Another aspect of canonical artists’ intent is the series bible. Gene Roddenberry (in)famously wrote a Star Trek bible very early on that laid out the ground rules for how things worked, what terminology to use, etc. Then during the TNG/DS9/VOY run, that bible was passed to and cared for by the Okudas. And they also added their creativity and understanding and fixes to it.

All of THAT is also canon, even the things we don’t yet know about. Because that’s the collaborative intention of the creators for the franchise. Things like audio commentary and interviews, and deleted scenes, and extra information written in novelizations, are the little tidbits we DO find out about that are suppose to be part of canon.
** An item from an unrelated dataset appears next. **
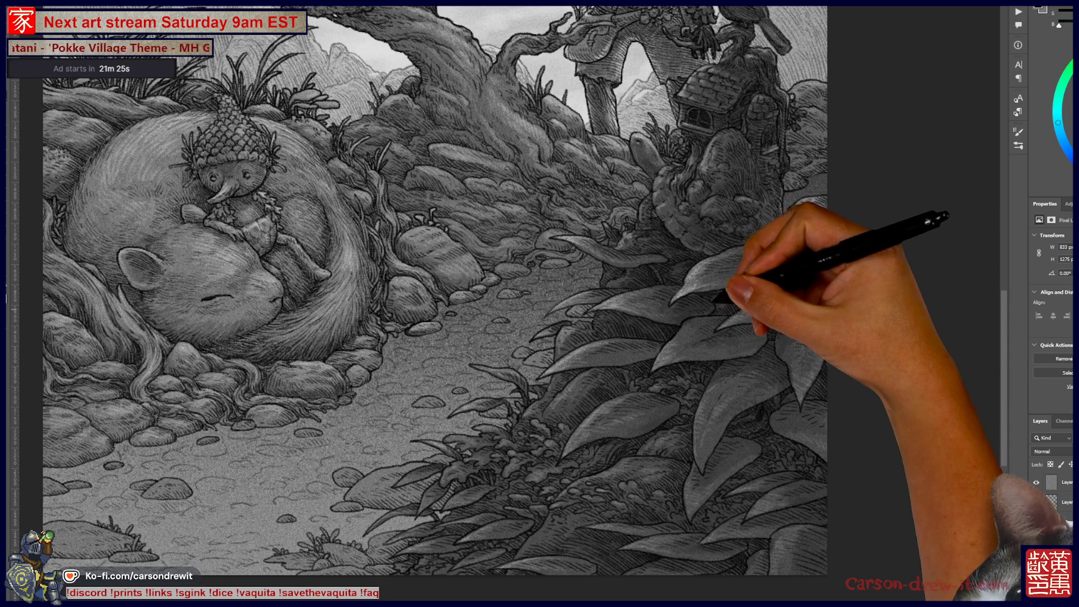
left_click_drag(427, 315, 388, 414)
This is all to say, Earth - as best we know, using canonical on-screen and off-screen information - had been in a years-long ceasefire.

AND it wasn’t even a tenuous ceasefire because the sight of what was mistaken for an ECON weapons platform, a nuclear ICBM leaving and returning back to Earth, and actual, factual ALIENS arriving wasn’t enough to make anyone start shooting again, thankfully.

FlyingSquid,
@FlyingSquid@lemmy.world avatar

Yes.

You are now being blatantly dishonest by taking that question out of context. I specifically asked you which one should be correct when they disagree.

“Yes” is not an answer to that, which I am sure you very well know, which is why you cut the rest of the paragraph off to make that devoid of context.

I hope you are not resorting to trolling.

aeronmelon,

If that’s the only thing you want to address, I don’t need to say any more than I have.

I enjoyed this debate, I truly believe and stand by what I’ve said (both the in-universe minutiae and the real-life understanding of what encompasses an artist’s work), but I think you’re taking it too seriously.

Taleya,

The vulcans showed up after we’d stopped world warring. And they were butthurt as shit because they took a thousand years to rebuild after nuking themselves in a similar fashion, whereas humanity not only rebuilt but advanced in a tenth of the time.